While the research community increases its understanding of severe DILI, there remains a need to improve the predictability of hepatotoxicity during drug development. For example, the FDA aims to increase the number of non-clinical biomarkers of liver safety through the Predictive Safety Testing Consortium — a public–private partnership led by the non-profit Critical Path Institute.

“Several efforts are [also] ongoing in the EU,” says Spanhaak, “one is InnoMed PredTox [a joint industry and EU collaboration looking at what combination of 'omics' technologies deliver the best predictive results for hepatotoxicity and/or nephrotoxicity; http://www.innomed-predtox.com] with a follow up in the Innovative Medicines Initiative (IMI) which will begin later this year [http://imi.europa.eu/calls-01_en.html]. Another important project amongst the IMI first call topics is on in silico toxicity prediction.”

In part, the IMI in silico prediction call will aim to address one of the biggest gaps in drug safety knowledge — that there is no single database with historical proprietary safety data for companies to predict the effect of a chemical structure based on what is already known. “Companies will be able to compare their chemical structures with the database and make a prediction of hepatotoxicity or nephrotoxicity,” says Spanhaak.
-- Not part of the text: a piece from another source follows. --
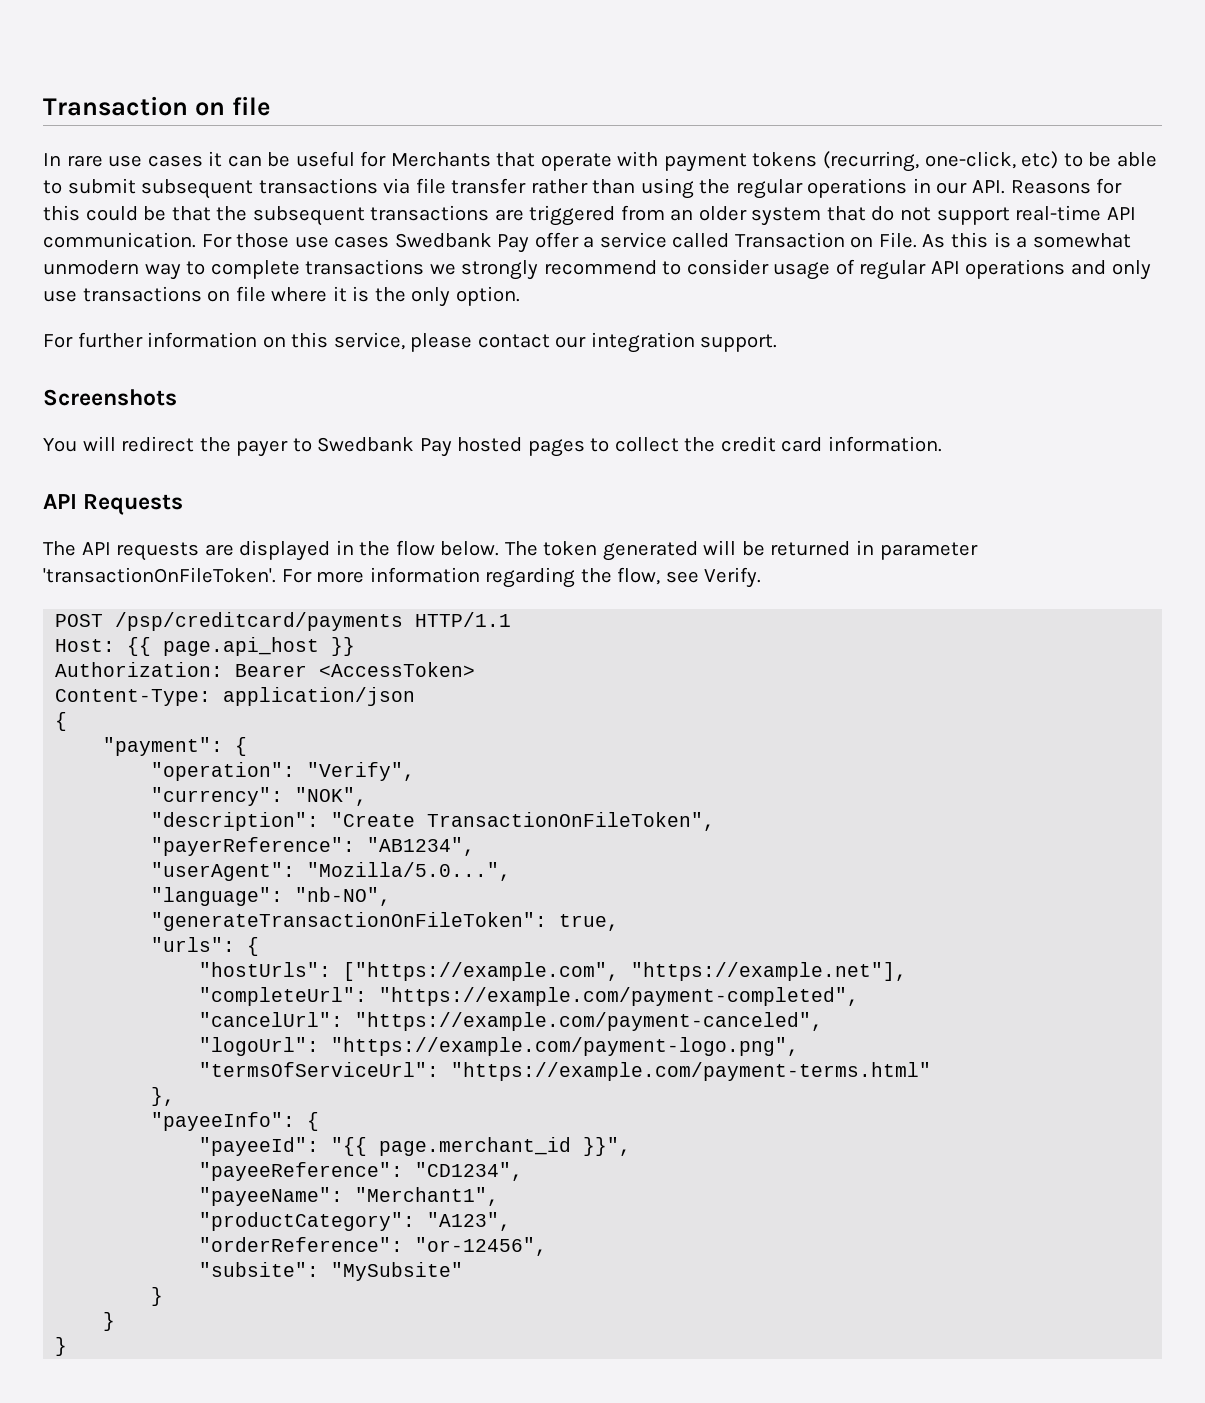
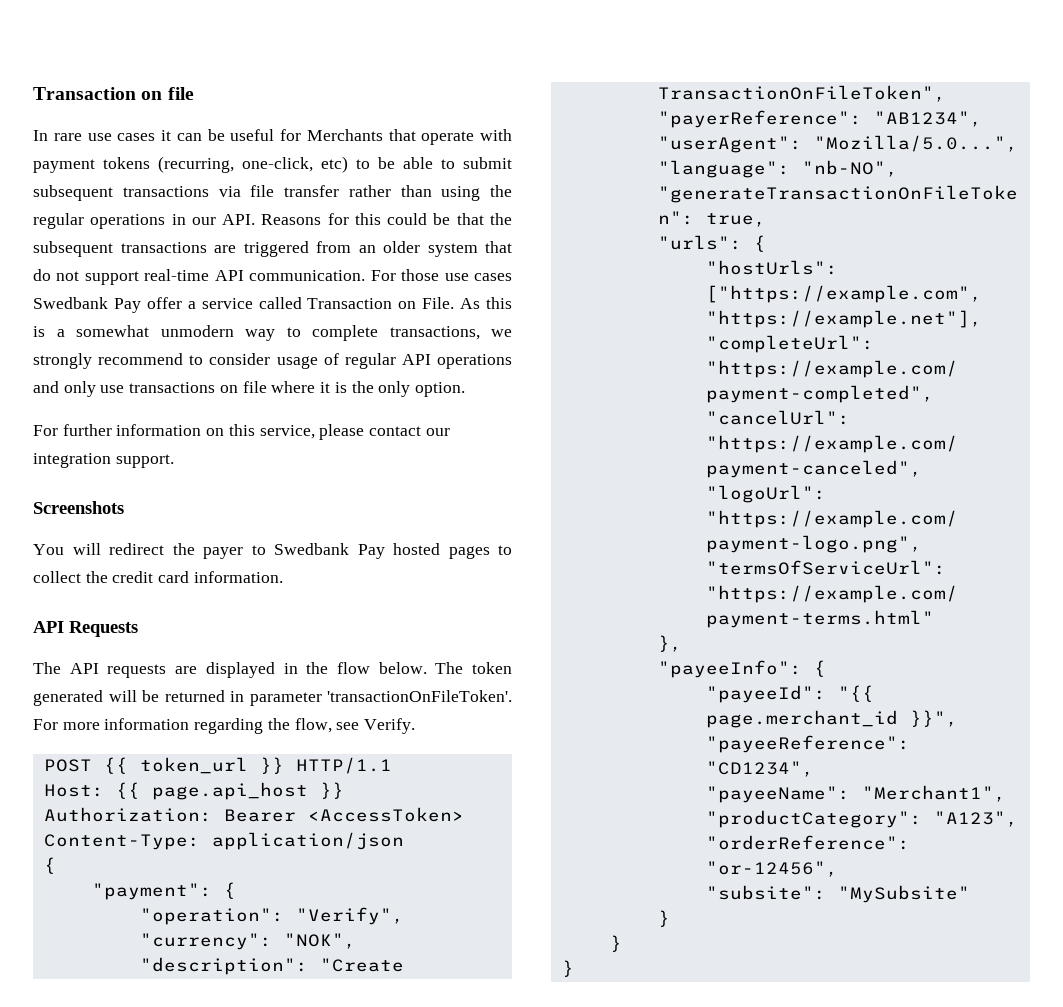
[305,259,425,275] transactions -> [389,326,480,340] transactions,
[115,612,404,631] /psp/creditcard/payments -> [103,757,284,774] {{ token_url }}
To protect proprietary information companies cannot have access to structures that do not belong to them, but that will not prevent the prediction of liability.

“This is a first step towards a shared, across company safety database,” says Spanhaak, “we need to move forward in this area and be more open to share the safety data to the benefit of all compounds in development. There would be more to gain than to lose by this perspective.”